All entries below must be output word for word, and the pictures left behind.

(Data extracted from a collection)
'''

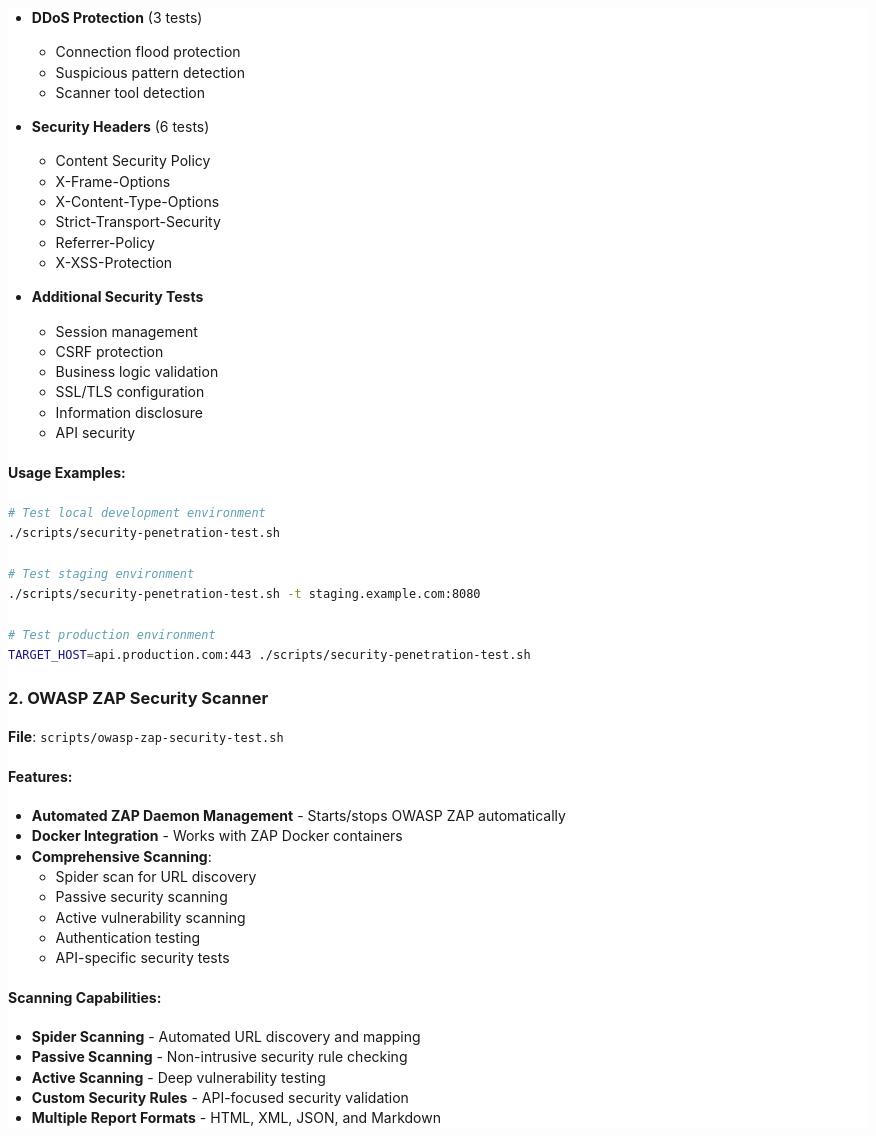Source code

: - **DDoS Protection** (3 tests)
  - Connection flood protection
  - Suspicious pattern detection
  - Scanner tool detection

- **Security Headers** (6 tests)
  - Content Security Policy
  - X-Frame-Options
  - X-Content-Type-Options
  - Strict-Transport-Security
  - Referrer-Policy
  - X-XSS-Protection

- **Additional Security Tests**
  - Session management
  - CSRF protection
  - Business logic validation
  - SSL/TLS configuration
  - Information disclosure
  - API security

#### Usage Examples:
```bash
# Test local development environment
./scripts/security-penetration-test.sh

# Test staging environment
./scripts/security-penetration-test.sh -t staging.example.com:8080

# Test production environment
TARGET_HOST=api.production.com:443 ./scripts/security-penetration-test.sh
```

### 2. OWASP ZAP Security Scanner
**File**: `scripts/owasp-zap-security-test.sh`

#### Features:
- **Automated ZAP Daemon Management** - Starts/stops OWASP ZAP automatically
- **Docker Integration** - Works with ZAP Docker containers
- **Comprehensive Scanning**:
  - Spider scan for URL discovery
  - Passive security scanning
  - Active vulnerability scanning
  - Authentication testing
  - API-specific security tests

#### Scanning Capabilities:
- **Spider Scanning** - Automated URL discovery and mapping
- **Passive Scanning** - Non-intrusive security rule checking
- **Active Scanning** - Deep vulnerability testing
- **Custom Security Rules** - API-focused security validation
- **Multiple Report Formats** - HTML, XML, JSON, and Markdown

'''

Completed exercise -
Source code

: - **DDoS Protection** (3 tests)
  - Connection flood protection
  - Suspicious pattern detection
  - Scanner tool detection

- **Security Headers** (6 tests)
  - Content Security Policy
  - X-Frame-Options
  - X-Content-Type-Options
  - Strict-Transport-Security
  - Referrer-Policy
  - X-XSS-Protection

- **Additional Security Tests**
  - Session management
  - CSRF protection
  - Business logic validation
  - SSL/TLS configuration
  - Information disclosure
  - API security

#### Usage Examples:
```bash
# Test local development environment
./scripts/security-penetration-test.sh

# Test staging environment
./scripts/security-penetration-test.sh -t staging.example.com:8080

# Test production environment
TARGET_HOST=api.production.com:443 ./scripts/security-penetration-test.sh
```

### 2. OWASP ZAP Security Scanner
**File**: `scripts/owasp-zap-security-test.sh`

#### Features:
- **Automated ZAP Daemon Management** - Starts/stops OWASP ZAP automatically
- **Docker Integration** - Works with ZAP Docker containers
- **Comprehensive Scanning**:
  - Spider scan for URL discovery
  - Passive security scanning
  - Active vulnerability scanning
  - Authentication testing
  - API-specific security tests

#### Scanning Capabilities:
- **Spider Scanning** - Automated URL discovery and mapping
- **Passive Scanning** - Non-intrusive security rule checking
- **Active Scanning** - Deep vulnerability testing
- **Custom Security Rules** - API-focused security validation
- **Multiple Report Formats** - HTML, XML, JSON, and Markdown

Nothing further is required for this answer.